To export a tale, navigate to the Run page, select the Tale Action (…) menu and then select Export Tale:

Exporting a Tale¶
The tale will be exported as a BagIt archive. BagIt is a standard format defined for archival storage of digital objects.
BagIt Format¶
Tales exported under BagIt have additional metadata and an additional fetch.txt
file that lists where external data resides.
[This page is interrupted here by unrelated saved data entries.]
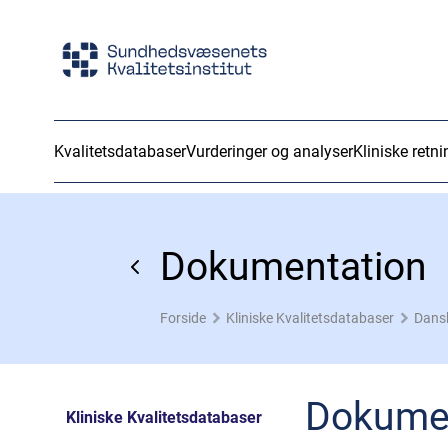
Kvalitetsdatabaser
Vurderinger og analyser
Kliniske retni
Dokumentation
Forside
Kliniske Kvalitetsdatabaser
Dansk
Dokume
Kliniske Kvalitetsdatabaser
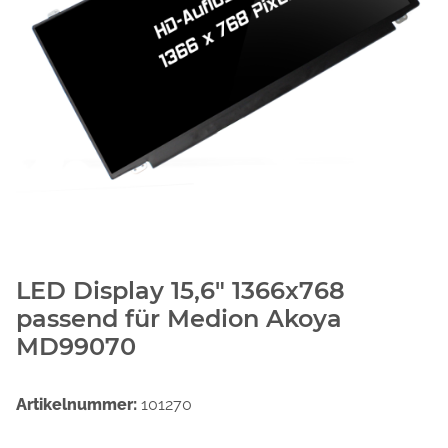
LED Display 15,6" 1366x768
passend für Medion Akoya
MD99070
Artikelnummer:
101270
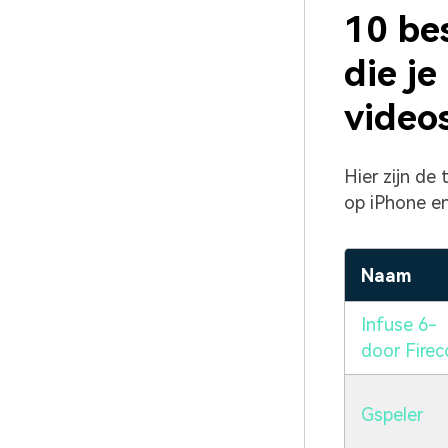
10 be
die je
video
Hier zijn de
op iPhone en
Naam
Infuse 6-
door Firec
Gspeler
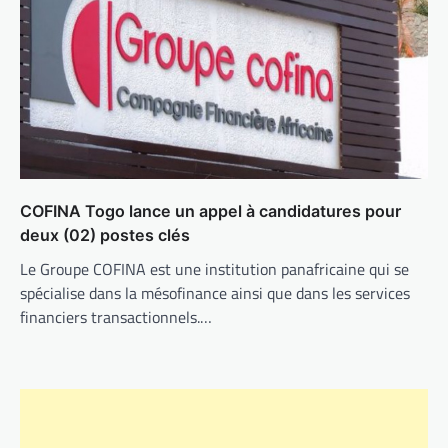
COFINA Togo lance un appel à candidatures pour
deux (02) postes clés
Le Groupe COFINA est une institution panafricaine qui se
spécialise dans la mésofinance ainsi que dans les services
financiers transactionnels.…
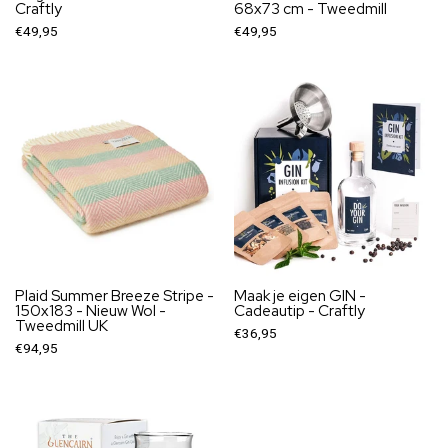
Craftly
68x73 cm - Tweedmill
€49,95
€49,95
Plaid Summer Breeze Stripe -
Maak je eigen GIN -
150x183 - Nieuw Wol -
Cadeautip - Craftly
Tweedmill UK
€36,95
€94,95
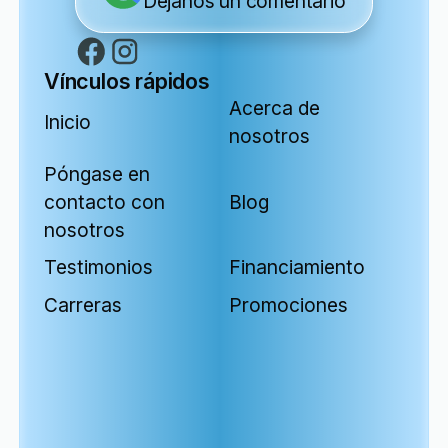
Déjanos un comentario
Vínculos rápidos
Acerca de
Inicio
nosotros
Póngase en
contacto con
Blog
nosotros
Testimonios
Financiamiento
Carreras
Promociones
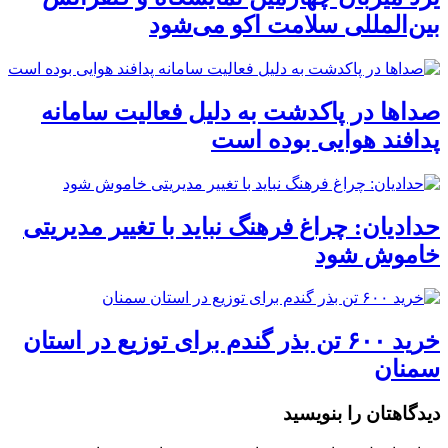
بین‌المللی سلامت اکو می‌شود
صداها در پاکدشت به دلیل فعالیت سامانه
پدافند هوایی بوده است
حدادیان: چراغ فرهنگ نباید با تغییر مدیریتی
خاموش شود
خرید ۶۰۰ تن بذر گندم برای توزیع در استان
سمنان
دیدگاهتان را بنویسید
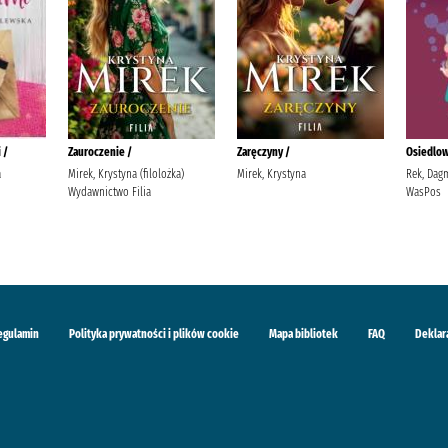
 /
Zauroczenie /
Zaręczyny /
Osiedlow
a
Mirek, Krystyna (filolożka)
Mirek, Krystyna
Rek, Dag
Wydawnictwo Filia
WasPos
egulamin
Polityka prywatności i plików cookie
Mapa bibliotek
FAQ
Deklar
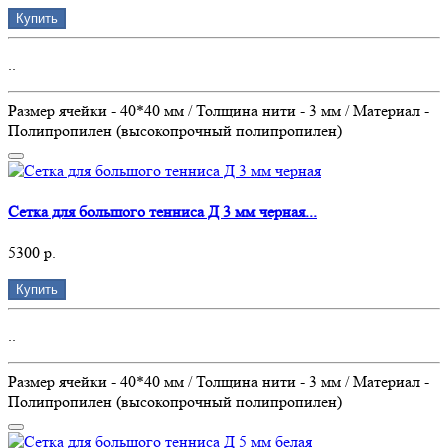
Купить
..
Размер ячейки - 40*40 мм / Толщина нити - 3 мм / Материал -
Полипропилен (высокопрочный полипропилен)
Сетка для большого тенниса Д 3 мм черная...
5300 р.
Купить
..
Размер ячейки - 40*40 мм / Толщина нити - 3 мм / Материал -
Полипропилен (высокопрочный полипропилен)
Tales that are exported in this format
also have the ability to be run locally.
File or Folder |
Description |
---|---|
README.md |
Whole Tale readme |
bag-info.txt |
Bag metadata |
bagit.txt |
Bag declaration |
data |
Bag “payload directory” |
data/LICENSE |
Tale license |
data/workspace |
Tale workspace for exported version |
data/runs |
Recorded runs for exported version |
fetch.txt |
BagIt fetch file for external data |
manifest-<algorithm>.txt |
Payload manifest files for integrity checking. |
metadata/metadata.json |
Tale metadata for exported/published tale version |
metadata/environment.json |
Environment metadata for exported/published tale version |
run-local.sh |
Script to run tale locally |
tagmanifest-<algorithm>.txt |
Payload manifest files for integrity checking. |
To validate an exported bag using the bdbag package:
pip install bdbag
bdbag --resolve-fetch all .
bdbag --validate full .
Running Tales Locally¶
Exported Tales under the BagIt format have a run-local.sh
file that can be run to
re-create the tale. Before running run-local.sh
, ensure that you have Docker
running in the background.
When you’re ready to run the Tale, open up the terminal and navigate to the top level
of the bag. Run sh run-local.sh
and wait for the setup to complete. If this is your
first running a tale locally, it may take some time to download the container image.